The Commerce Commission today released its views on the rules, requirements and processes for a new regulatory regime for fibre networks.
Among other measures, it is proposing initially that Chorus will be subject to both price-quality and information disclosure regulation while the other local fibre companies (Enable Networks, Northpower and Ultrafast Fibre) will be subject to information disclosure only.
Price-quality regulation can be imposed on them after the implementation date if necessary.
With the government’s ultra-fast broadband roll-out scheduled to be completed by the end of 2022, a new regulatory regime is required.
Parliament passed amendments to the Telecommunications Act last year tasking the Commission with creating a utility style regime for fibre networks that, among other objectives, includes preventing Chorus and the other local fibre companies from earning excessive profits.
The regulatory framework, therefore, will see Chorus subject to revenue caps and minimum quality standards.
“The rules we are developing that underpin the revenue caps for Chorus will have an impact on the price consumers end up paying for broadband," telecommunications commissioner Dr Stephen Gale said.
"We are keen to hear from consumer advocates on our current thinking around how we treat key issues such as the cost of capital and what is included in Chorus’ regulated asset base."
The paper says suppliers subject to price-quality regulation must provide anchor services expected to be 100/20Mbps broadband, and voice and DFAS.

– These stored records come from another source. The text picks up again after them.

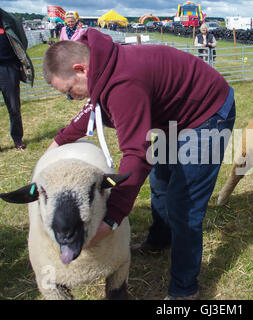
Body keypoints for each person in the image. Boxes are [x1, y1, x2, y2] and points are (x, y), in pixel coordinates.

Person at [42, 28, 235, 299]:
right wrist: (54, 149)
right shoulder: (103, 69)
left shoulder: (122, 83)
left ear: (80, 69)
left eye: (70, 90)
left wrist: (111, 218)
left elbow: (136, 154)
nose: (72, 97)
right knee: (160, 181)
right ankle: (160, 238)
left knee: (185, 208)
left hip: (207, 114)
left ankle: (184, 291)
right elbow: (91, 111)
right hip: (177, 119)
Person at [0, 9, 34, 150]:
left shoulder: (8, 20)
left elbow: (21, 41)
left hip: (8, 68)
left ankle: (17, 139)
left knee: (14, 107)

The maximum prices charged for these services until the end of the initial regulatory period will be the contract prices immediately before implementation date plus an annual CPI adjustment.
Perhaps contentiously for retailers, an unbundled fibre service is to be provided in accordance with the open access deeds with no price cap initially.

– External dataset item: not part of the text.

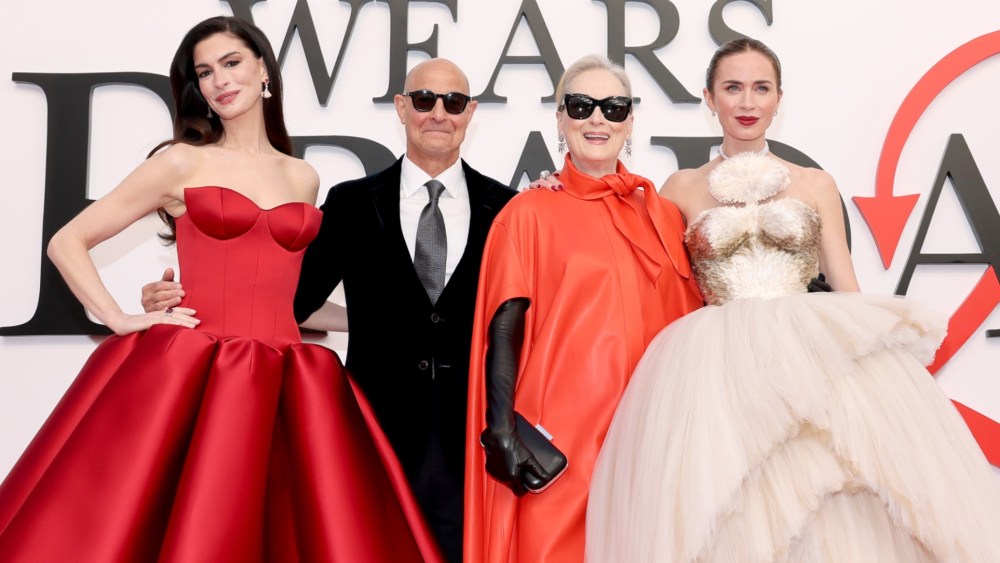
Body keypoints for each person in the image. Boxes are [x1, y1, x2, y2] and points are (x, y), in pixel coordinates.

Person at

ComCom is also looking at which dimensions of quality matter to New Zealanders, and how they will flow through to the final quality standards required of Chorus.
"The quality dimensions are based on the stages of the fibre service life-cycle and include customer service, service availability and performance among others," Gale explained.
Chorus and the local fibre companies will also be required to publicly disclose information about their performance in what is colloquially known as sunlight regulation.
Gale said the emerging views paper was an opportunity to test the Commission’s thinking on different topics before it made its draft decisions.
“We want to make sure we design a robust and enduring regulatory framework for fibre networks that have become an important part of New Zealanders’ daily lives," he said.
"Consumers and businesses increasingly demand ubiquitous, high speed connections to support an ever-expanding range of activities, so it’s important we get it right.”
A final set of rules is expected in June 2020.